Let's get started...

Reading all the spreadsheets in the folder

The first step is to read all the spreadsheets in a folder is to use a Microsoft Excel Input Transformer from the Input Group on the Design tab on the left, by dragging it on the main page.



By right-clicking on the newly added transformer (Edit step), we need to set the following in the dialog box that pops up.

1. Navigate to "Files" tab.

On this dialog box, I left the spreadsheet engine as Excel 97-2003 (JXL).

2. File or Directory: Enter the name of the folder in which the Excel files reside by clicking on Browse.

3. Regular Expression: Enter a regular expression to select the files you want.
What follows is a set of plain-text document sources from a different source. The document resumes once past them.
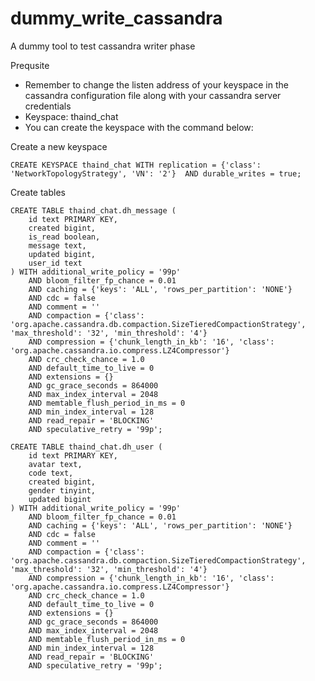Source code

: # dummy_write_cassandra
A dummy tool to test cassandra writer phase

Prequsite
- Remember to change the listen address of your keyspace in the cassandra configuration file along with your cassandra server credentials
- Keyspace: thaind_chat
- You can create the keyspace with the command below:

Create a new keyspace

    CREATE KEYSPACE thaind_chat WITH replication = {'class': 'NetworkTopologyStrategy', 'VN': '2'}  AND durable_writes = true;

Create tables
    
    CREATE TABLE thaind_chat.dh_message (
        id text PRIMARY KEY,
        created bigint,
        is_read boolean,
        message text,
        updated bigint,
        user_id text
    ) WITH additional_write_policy = '99p'
        AND bloom_filter_fp_chance = 0.01
        AND caching = {'keys': 'ALL', 'rows_per_partition': 'NONE'}
        AND cdc = false
        AND comment = ''
        AND compaction = {'class': 'org.apache.cassandra.db.compaction.SizeTieredCompactionStrategy', 'max_threshold': '32', 'min_threshold': '4'}
        AND compression = {'chunk_length_in_kb': '16', 'class': 'org.apache.cassandra.io.compress.LZ4Compressor'}
        AND crc_check_chance = 1.0
        AND default_time_to_live = 0
        AND extensions = {}
        AND gc_grace_seconds = 864000
        AND max_index_interval = 2048
        AND memtable_flush_period_in_ms = 0
        AND min_index_interval = 128
        AND read_repair = 'BLOCKING'
        AND speculative_retry = '99p';

    CREATE TABLE thaind_chat.dh_user (
        id text PRIMARY KEY,
        avatar text,
        code text,
        created bigint,
        gender tinyint,
        updated bigint
    ) WITH additional_write_policy = '99p'
        AND bloom_filter_fp_chance = 0.01
        AND caching = {'keys': 'ALL', 'rows_per_partition': 'NONE'}
        AND cdc = false
        AND comment = ''
        AND compaction = {'class': 'org.apache.cassandra.db.compaction.SizeTieredCompactionStrategy', 'max_threshold': '32', 'min_threshold': '4'}
        AND compression = {'chunk_length_in_kb': '16', 'class': 'org.apache.cassandra.io.compress.LZ4Compressor'}
        AND crc_check_chance = 1.0
        AND default_time_to_live = 0
        AND extensions = {}
        AND gc_grace_seconds = 864000
        AND max_index_interval = 2048
        AND memtable_flush_period_in_ms = 0
        AND min_index_interval = 128
        AND read_repair = 'BLOCKING'
        AND speculative_retry = '99p';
In my case since I want all Excel files, my regular expression looks for all the *_star.xls files in the folder.

4. Click on "Add" button next to Files or Directory input box.
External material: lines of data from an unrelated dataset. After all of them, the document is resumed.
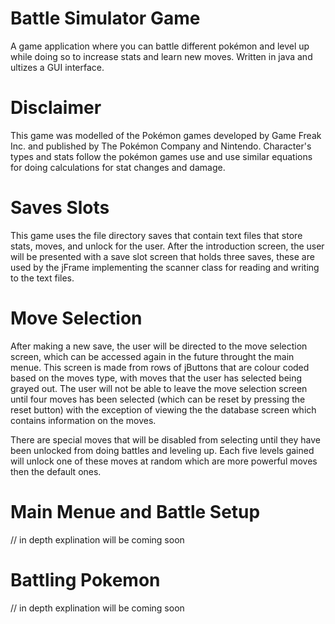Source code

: # Battle Simulator Game
A game application where you can battle different pokémon and level up while doing so to increase stats and learn new moves. 
Written in java and ultizes a GUI interface.

# Disclaimer
This game was modelled of the Pokémon games developed by Game Freak Inc. and published by The Pokémon Company and Nintendo. Character's types and stats follow the pokémon games use and use similar equations for doing calculations for stat changes and damage.

# Saves Slots
This game uses the file directory saves that contain text files that store stats, moves, and unlock for the user. After the introduction screen, the user will be presented with a save slot screen that holds three saves, these are used by the jFrame implementing the scanner class for reading and writing to the text files.

# Move Selection
After making a new save, the user will be directed to the move selection screen, which can be accessed again in the future throught the main menue. This screen is made from rows of jButtons that are colour coded based on the moves type, with moves that the user has selected being grayed out. The user will not be able to leave the move selection screen until four moves has been selected (which can be reset by pressing the reset button) with the exception of viewing the the database screen which contains information on the moves.

There are special moves that will be disabled from selecting until they have been unlocked from doing battles and leveling up. Each five levels gained will unlock one of these moves at random which are more powerful moves then the default ones.

# Main Menue and Battle Setup
// in depth explination will be coming soon

# Battling Pokemon
// in depth explination will be coming soon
5. Click on "Show Filename(s)" button to ensure the correct files are being selected.



Next step is to read all sheets in each selected spreadsheet.

Reading all sheets in each file

For this, do the following steps:

1. Click on the "Sheets" tab

2. List of sheets to read: Leave the Sheet Name as blank and enter Start Row and Start Column as 0.




Reading the header information


Next, navigate to the Content tab.

Enable the following:

1. Header
2. No Empty rows
3. Stop on empty row
4. Add filenames to result.




Reading consistent fields across multiple sheets


Next, navigate to the Fields tab.

1. Click on "Get fields from header row".

2. This will get duplicate values for all fields across all sheets, as shown in the first screenshot below.

3. Delete all additional field names (shown on the screenshot as XXX_1 and beyond), to get the final list of fields.


Here is the final list of fields after deleting the extra ones.


Next, we need to add some additional input fields, that we may need in our transformation.

I added Full filename field, as well as Sheetname field.


Finally, click "OK" to continue.


2 comments:

Anonymous said...

Hi,
Thanks for the detailed steps. Can ypu please elaborate the Regular expression? I am trying to get excel files in a folder but I keep getting an error "No files found! Please check filename/directory and regular expression options". Please suggest a solution?

awachs said...

I just clarified the regular expression. Essentially you want to filter for which files you want to read. In my case, if you check the screenshot, I wanted to read all .xls or .xlsx files that matched *_star.xls.